How can I exclude certain posts from search results using the Swiftype WordPress plugin?

I have a few posts in my WordPress site that I never want to show in search results. How can I exclude them?

There are a few ways to accomplish this with the Swiftype Search. The simplest way is to add the posts you want to exclude to a category, and then filter out that category from the search results. Keep in mind that posts can belong to multiple categories, so you can create a new category just for this purpose.

First, create the category you want to use to exclude posts from the search. Then add the posts to that category. Next, you need to find the database ID of the category. You can see this in the URL when you look at the category in the WordPress admin dashboard.

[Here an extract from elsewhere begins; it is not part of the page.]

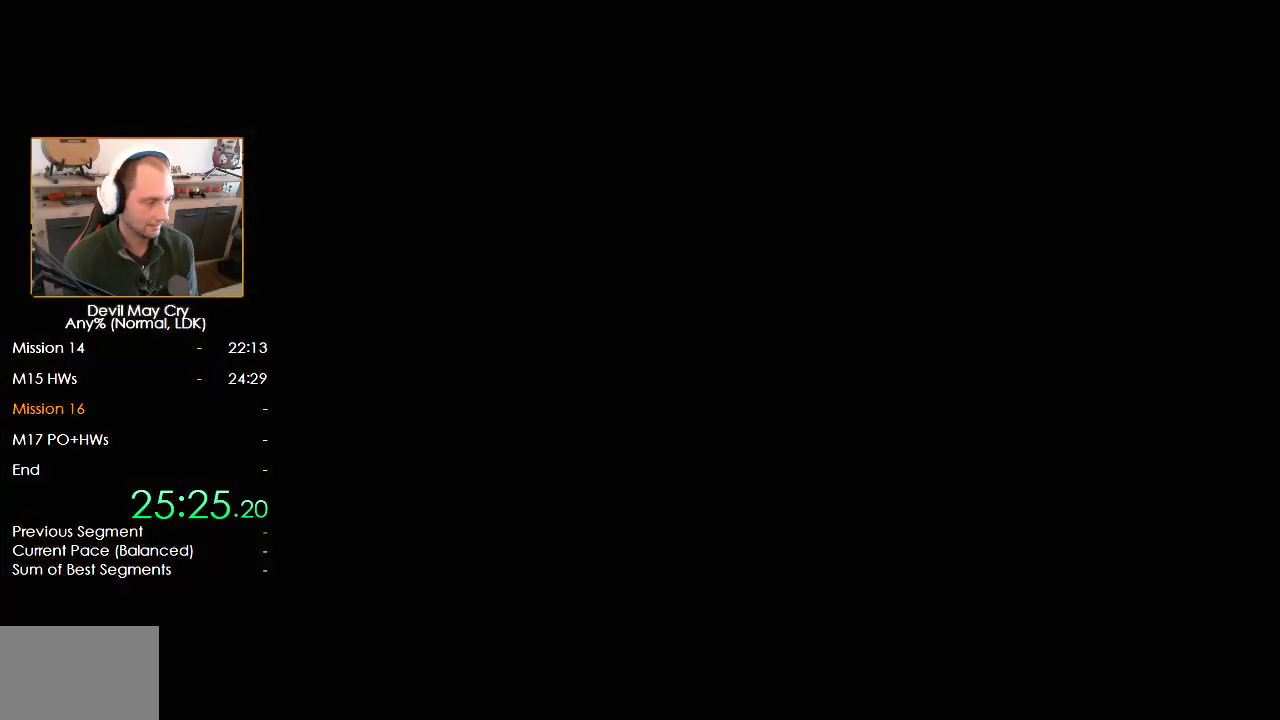
{"buttons": [], "left_stick": "down", "right_stick": "center", "button_events": []}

For example, if the URL is:

http://my-wp-site.com/wp-admin/edit-tags.php?action=edit&taxonomy=category&tag_ID=162&post_type=post

The category ID is 162.

To restrict your search to exclude the category, you’ll need to add a filter to your search parameters.

To do this, add a WordPress filter function to your theme’s functions.php file to modify the Swiftype search parameters. The filter will include all categories except the one you found above. This is done by adding a ! in front of the category ID.

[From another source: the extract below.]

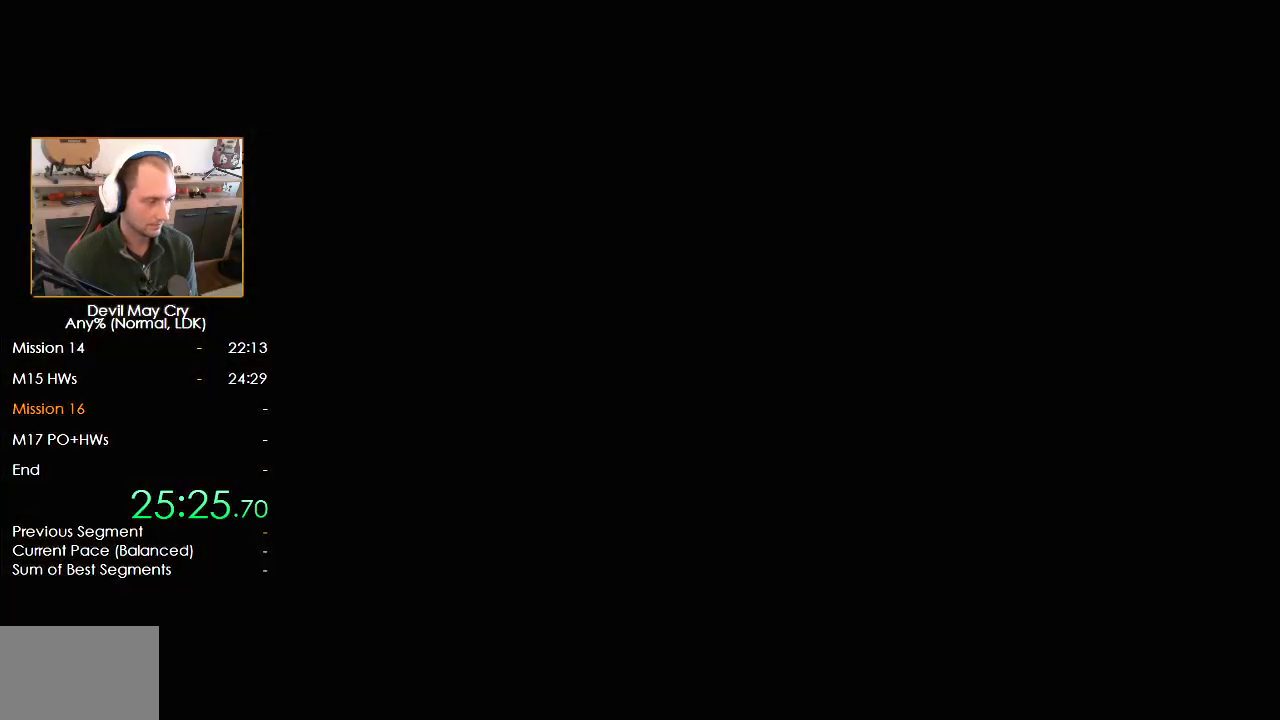
{"buttons": [], "left_stick": "down", "right_stick": "center", "button_events": []}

function swiftype_search_params_filter( $params ) {
    // Include all categories except 162
    $params['filters[posts][category]'] = array( '!162' );
    return $params;
}
	
add_filter( 'swiftype_search_params', 'swiftype_search_params_filter' );

You can exclude multiple categories by adding them to the array like this:

array( '!162', '!13', '!45' )`

Once you add this to your functions.php and save the file, the category exclusion will take effect. However, the swiftype_search_params_filter function will only affect searches that are submitted through WordPress and the autocomplete results are made directly to Swiftype’s servers from the user’s web browser via JavaScript. Therefore, to make the autocomplete results match the search results, you’ll need to add a swiftypeConfig object to customize the JavaScript query parameters as well.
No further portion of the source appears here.